• _What this task involves_:
Your answer should be one number, the count of lines in the data that hold "votre".

• _Data provided_:
- - - - - - -

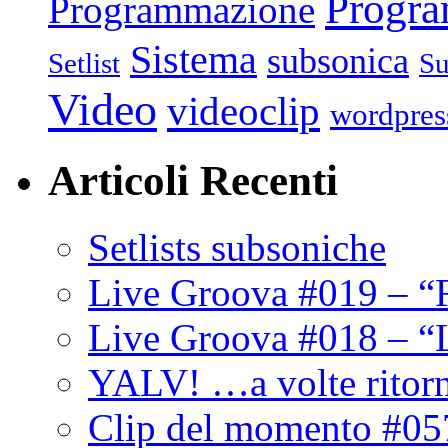
Progr
Programmazione
Sistema
subsonica
Setlist
Su
Video
videoclip
wordpres
Articoli Recenti
Setlists subsoniche
Live Groova #019 – “
Live Groova #018 – “
YALV! …a volte ritor
Clip del momento #05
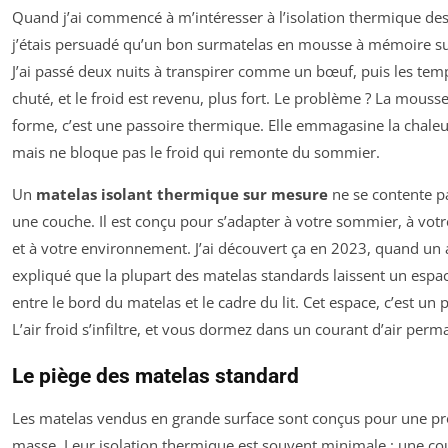
Quand j’ai commencé à m’intéresser à l’isolation thermique des
j’étais persuadé qu’un bon surmatelas en mousse à mémoire suff
J’ai passé deux nuits à transpirer comme un bœuf, puis les tem
chuté, et le froid est revenu, plus fort. Le problème ? La mous
forme, c’est une passoire thermique. Elle emmagasine la chaleu
mais ne bloque pas le froid qui remonte du sommier.
Un
matelas isolant thermique sur mesure
ne se contente pa
une couche. Il est conçu pour s’adapter à votre sommier, à vo
et à votre environnement. J’ai découvert ça en 2023, quand un 
expliqué que la plupart des matelas standards laissent un espa
entre le bord du matelas et le cadre du lit. Cet espace, c’est un
L’air froid s’infiltre, et vous dormez dans un courant d’air perm
Le piège des matelas standard
Les matelas vendus en grande surface sont conçus pour une p
masse. Leur isolation thermique est souvent minimale : une c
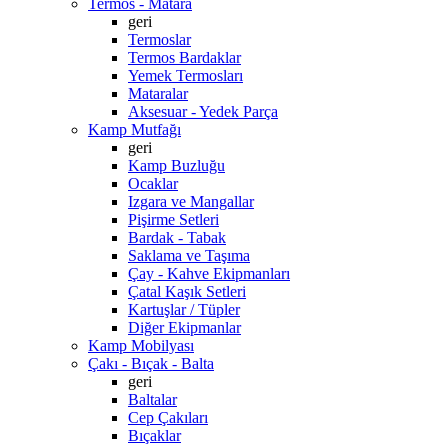
Termos - Matara
geri
Termoslar
Termos Bardaklar
Yemek Termosları
Mataralar
Aksesuar - Yedek Parça
Kamp Mutfağı
geri
Kamp Buzluğu
Ocaklar
Izgara ve Mangallar
Pişirme Setleri
Bardak - Tabak
Saklama ve Taşıma
Çay - Kahve Ekipmanları
Çatal Kaşık Setleri
Kartuşlar / Tüpler
Diğer Ekipmanlar
Kamp Mobilyası
Çakı - Bıçak - Balta
geri
Baltalar
Cep Çakıları
Bıçaklar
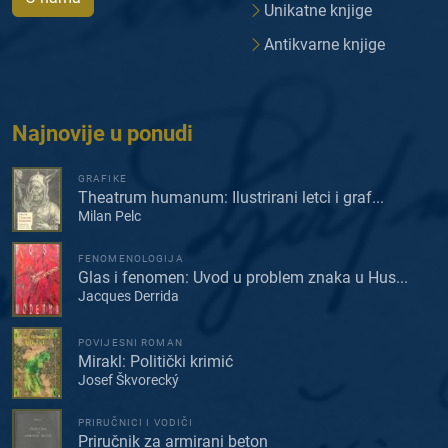
Unikatne knjige
Antikvarne knjige
Najnovije u ponudi
GRAFIKE
Theatrum humanum: Ilustrirani letci i graf...
Milan Pelc
FENOMENOLOGIJA
Glas i fenomen: Uvod u problem znaka u Hus...
Jacques Derrida
POVIJESNI ROMAN
Mirakl: Politički krimić
Josef Škvorecký
PRIRUČNICI I VODIČI
Priručnik za armirani beton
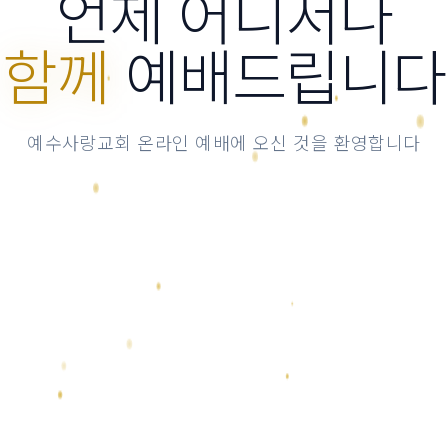
언제 어디서나
함께
예배드립니다
예수사랑교회 온라인 예배에 오신 것을 환영합니다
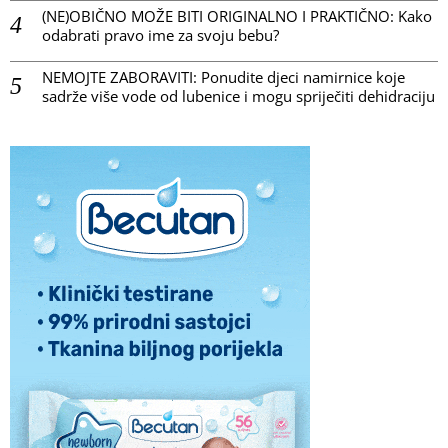
(NE)OBIČNO MOŽE BITI ORIGINALNO I PRAKTIČNO: Kako
odabrati pravo ime za svoju bebu?
NEMOJTE ZABORAVITI: Ponudite djeci namirnice koje
sadrže više vode od lubenice i mogu spriječiti dehidraciju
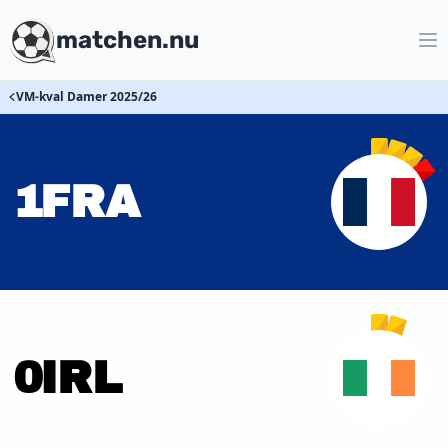
matchen.nu
VM-kval Damer 2025/26
1
FRA
0
IRL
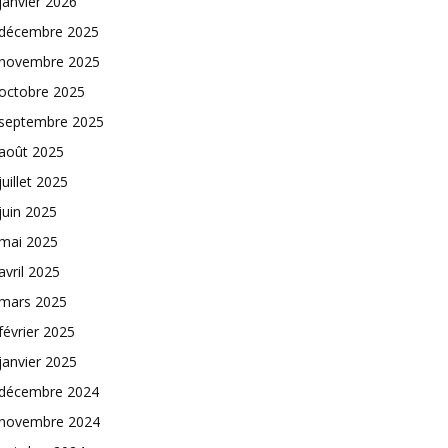
janvier 2026
décembre 2025
novembre 2025
octobre 2025
septembre 2025
août 2025
juillet 2025
juin 2025
mai 2025
avril 2025
mars 2025
février 2025
janvier 2025
décembre 2024
novembre 2024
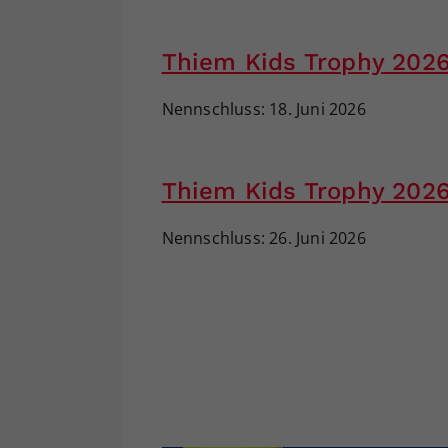
Thiem Kids Trophy 202
Nennschluss: 18. Juni 2026
Thiem Kids Trophy 2026
Nennschluss: 26. Juni 2026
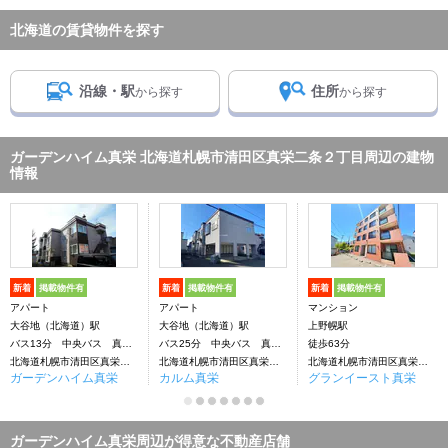
北海道の賃貸物件を探す
沿線・駅
住所
から探す
から探す
ガーデンハイム真栄 北海道札幌市清田区真栄二条２丁目周辺の建物
情報
新着
掲載物件有
新着
掲載物件有
新着
掲載物件有
アパート
アパート
マンション
大谷地（北海道）駅
大谷地（北海道）駅
上野幌駅
バス13分 中央バス 真栄1-2下車：停歩5分
バス25分 中央バス 真栄1-2下車：停歩5分
徒歩63分
北海道札幌市清田区真栄二条２丁目
北海道札幌市清田区真栄二条２丁目
北海道札幌市清田区真栄二条２丁目
ガーデンハイム真栄
カルム真栄
グランイースト真栄
ガーデンハイム真栄周辺が得意な不動産店舗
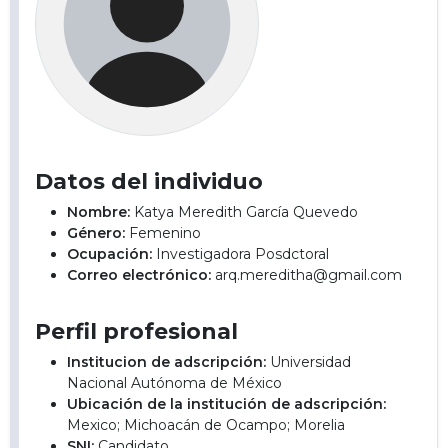
Datos del individuo
Nombre:
Katya Meredith García Quevedo
Género:
Femenino
Ocupación:
Investigadora Posdctoral
Correo electrónico:
arq.mereditha@gmail.com
Perfil profesional
Institucion de adscripción:
Universidad
Nacional Autónoma de México
Ubicación de la institución de adscripción:
Mexico; Michoacán de Ocampo; Morelia
SNI:
Candidato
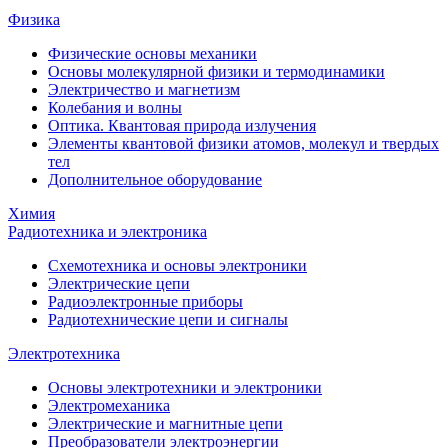
Физика
Физические основы механики
Основы молекулярной физики и термодинамики
Электричество и магнетизм
Колебания и волны
Оптика. Квантовая природа излучения
Элементы квантовой физики атомов, молекул и твердых
тел
Дополнительное оборудование
Химия
Радиотехника и электроника
Схемотехника и основы электроники
Электрические цепи
Радиоэлектронные приборы
Радиотехнические цепи и сигналы
Электротехника
Основы электротехники и электроники
Электромеханика
Электрические и магнитные цепи
Преобразователи электроэнергии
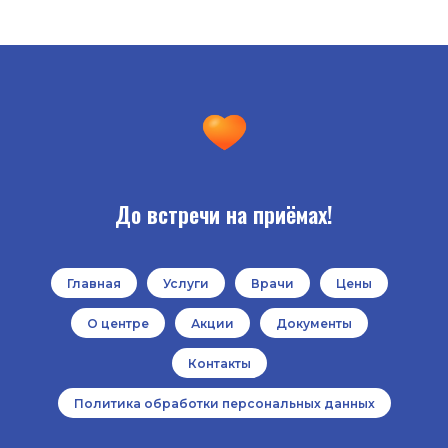
До встречи на приёмах!
Главная
Услуги
Врачи
Цены
О центре
Акции
Документы
Контакты
Политика обработки персональных данных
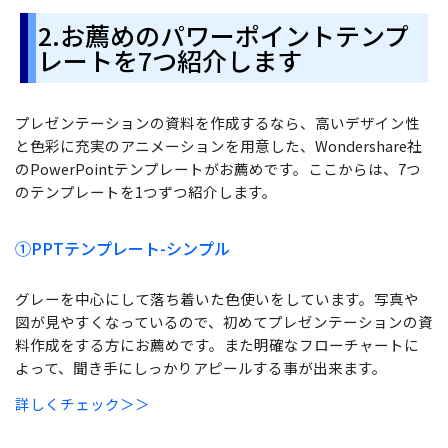
2.お薦めのパワーポイントテンプ
レートを7つ紹介します
プレゼンテーションの資料を作成するなら、高いデザイン性
と色彩に充実のアニメーションを用意した、Wondershare社
のPowerPointテンプレートがお薦めです。ここからは、7つ
のテンプレートを1つずつ紹介します。
①
PPTテンプレート-シンプル
グレーを中心にして落ち着いた色使いをしています。写真や
図が見やすくなっているので、初めてプレゼンテーションの資
料作成をする方にお薦めです。また明確なフローチャートに
よって、聞き手にしっかりアピールする事が出来ます。
詳しくチェック＞＞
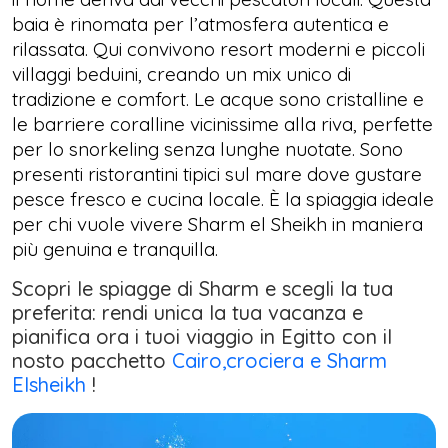
baia è rinomata per l’atmosfera autentica e
rilassata. Qui convivono resort moderni e piccoli
villaggi beduini, creando un mix unico di
tradizione e comfort. Le acque sono cristalline e
le barriere coralline vicinissime alla riva, perfette
per lo snorkeling senza lunghe nuotate. Sono
presenti ristorantini tipici sul mare dove gustare
pesce fresco e cucina locale. È la spiaggia ideale
per chi vuole vivere Sharm el Sheikh in maniera
più genuina e tranquilla.
Scopri le spiagge di Sharm e scegli la tua
preferita: rendi unica la tua vacanza e
pianifica ora i tuoi viaggio in Egitto con il
nosto pacchetto
Cairo,crociera e Sharm
Elsheikh
!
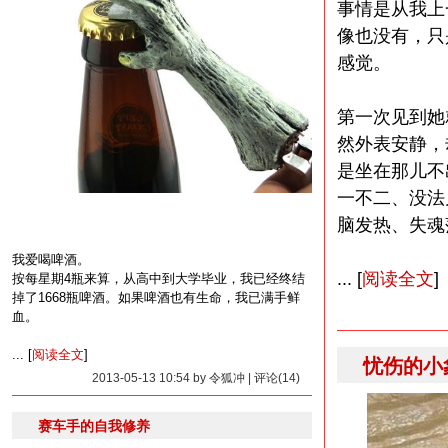
事情是从我上
像也没有，只
感觉。
第一次见到她
然外表安静，
是坐在那儿不
一不二、没法
脑发热、失魂
我爱喝啤酒。
... [
阅读全文
]
按每星期4瓶来算，从高中到大学毕业，我已经终结
掉了1668瓶啤酒。如果啤酒也有生命，我已满手鲜
血。
... [
阅读全文
]
忧伤的小
2013-05-13 10:54 by 令狐冲 | 评论(14)
赛车手的自我修养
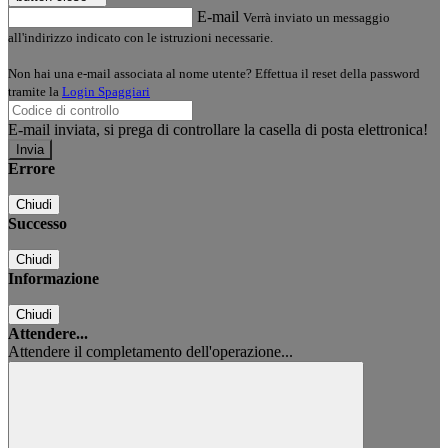
E-mail
Verrà inviato un messaggio
all'indirizzo indicato con le istruzioni necessarie.
Non hai una e-mail associata al nome utente? Effettua il reset della password
tramite la
Login Spaggiari
E-mail inviata, si prega di controllare la casella di posta elettronica!
Errore
Chiudi
Successo
Chiudi
Informazione
Chiudi
Attendere...
Attendere il completamento dell'operazione...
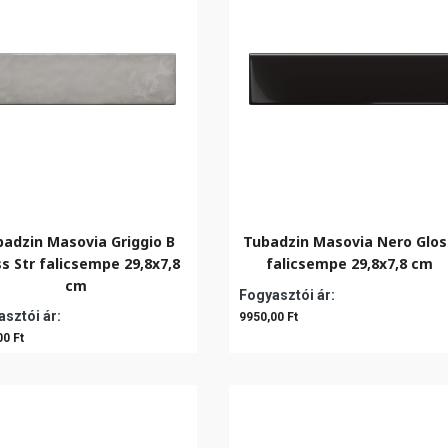
adzin Masovia Griggio B
Tubadzin Masovia Nero Glos
ss Str falicsempe 29,8x7,8
falicsempe 29,8x7,8 cm
cm
Fogyasztói ár:
sztói ár:
9950,00 Ft
00 Ft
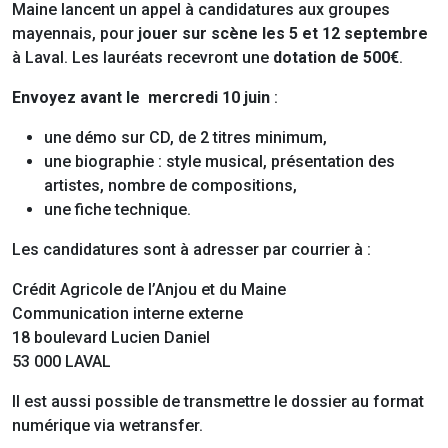
Maine lancent un appel à candidatures aux groupes
mayennais, pour
jouer sur scène
les 5 et 12 septembre
à Laval. Les lauréats recevront une
dotation de 500€
.
Envoyez
avant le mercredi 10 juin
:
une démo sur CD, de 2 titres minimum,
une biographie : style musical, présentation des
artistes, nombre de compositions,
une fiche technique.
Les candidatures sont à adresser par courrier à :
Crédit Agricole de l’Anjou et du Maine
Communication interne externe
18 boulevard Lucien Daniel
53 000 LAVAL
Il est aussi possible de transmettre le dossier au format
numérique via wetransfer.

- - - - - - -

• _The completed task_:
2